Massachusetts-based Grey2K is one of the moving forces behind a constitutional amendment that would end wagered greyhound racing in Florida, an attorney acknowledged in court Friday. Even though the amendment was placed on November’s ballot by Florida’s Constitutional Revision Commission (CRC), Stephen Turner, attorney for the Committee to Protect Dogs admitted its extensive involvement in getting the CRC to approve the proposed language.
The Committee to Protect Dogs was in a Tallahassee courtroom Friday asking Circuit Judge Karen Gievers to allow them to intervene in a lawsuit filed by the Florida Greyhound Association, the group representing greyhound owners and breeders. The association wants the amendment thrown-off the ballot because it alleges the language is misleading and fails to inform voters that ending greyhound racing would allow 12 Florida tracks to convert their facilities into “mini-casinos” – containing poker rooms and slot machines.
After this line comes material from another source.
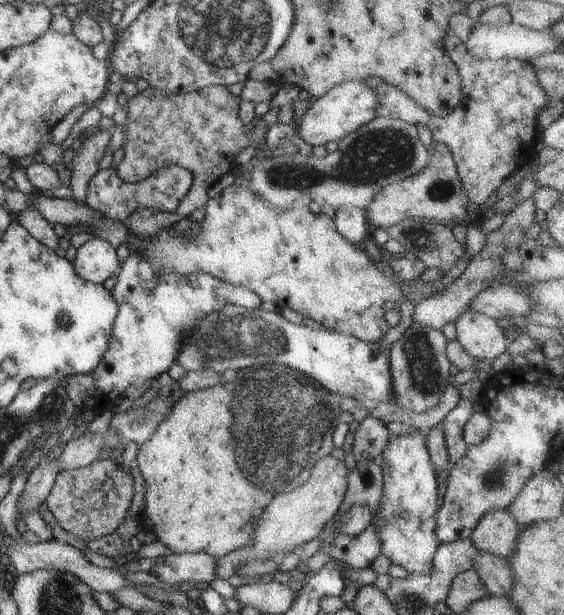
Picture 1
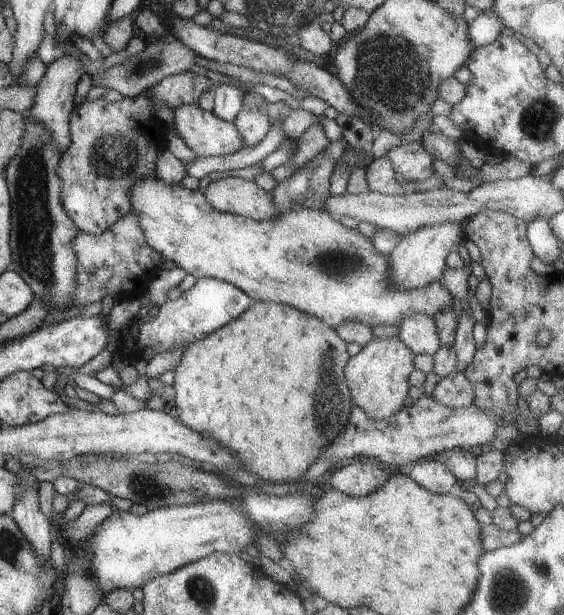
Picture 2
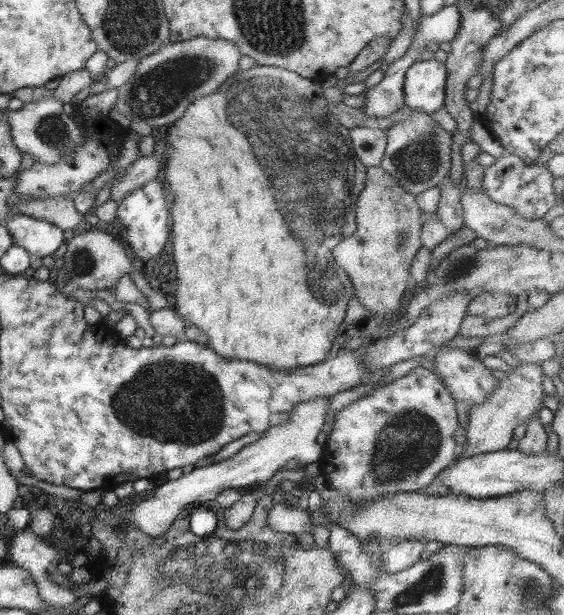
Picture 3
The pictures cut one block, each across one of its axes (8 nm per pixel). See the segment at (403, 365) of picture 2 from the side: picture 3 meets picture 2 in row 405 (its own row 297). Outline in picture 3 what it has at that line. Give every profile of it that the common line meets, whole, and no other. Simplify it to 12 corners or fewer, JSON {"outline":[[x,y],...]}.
{"outline":[[366,167],[355,233],[333,248],[358,304],[400,306],[422,213]]}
Retired Florida Supreme Court Justice Major Hardin, attorney for the Greyhound Association, told Judge Gievers their lawsuit is on the merits of the ballot language, not the legality of dog racing and urged her to deny the Committee’s motion to intervene. The judge agreed.
She scheduled another hearing for July 26 to judge the merits of the lawsuit.
Opponents of greyhound racing have unsuccessfully tried for years to convince the state legislature to ban commercial dog racing. They are using the constitutional revision commission process to try and convince voters to do what the legislature refused to do.
Greyhound racing has been in Florida for nearly a century. Supporters admit dog racing isn’t as popular as in the past, but it still generates millions in tax revenue for the state of Florida. Greyhound owners and breeders are typically small business owners and passage of this amendment would put them out of business. Groups like Grey2K and the Humane Society of the U.S. have pushed similar bans throughout the country claiming the dogs are abused, something greyhound owners deny.
Regardless of the outcome of the July 26 hearing, this case is likely to be appealed all the way to the Florida Supreme Court, which will decide if voters will have the chance to approve or deny the amendment. It takes 60% voter approval to add an amendment to Florida’s Constitution.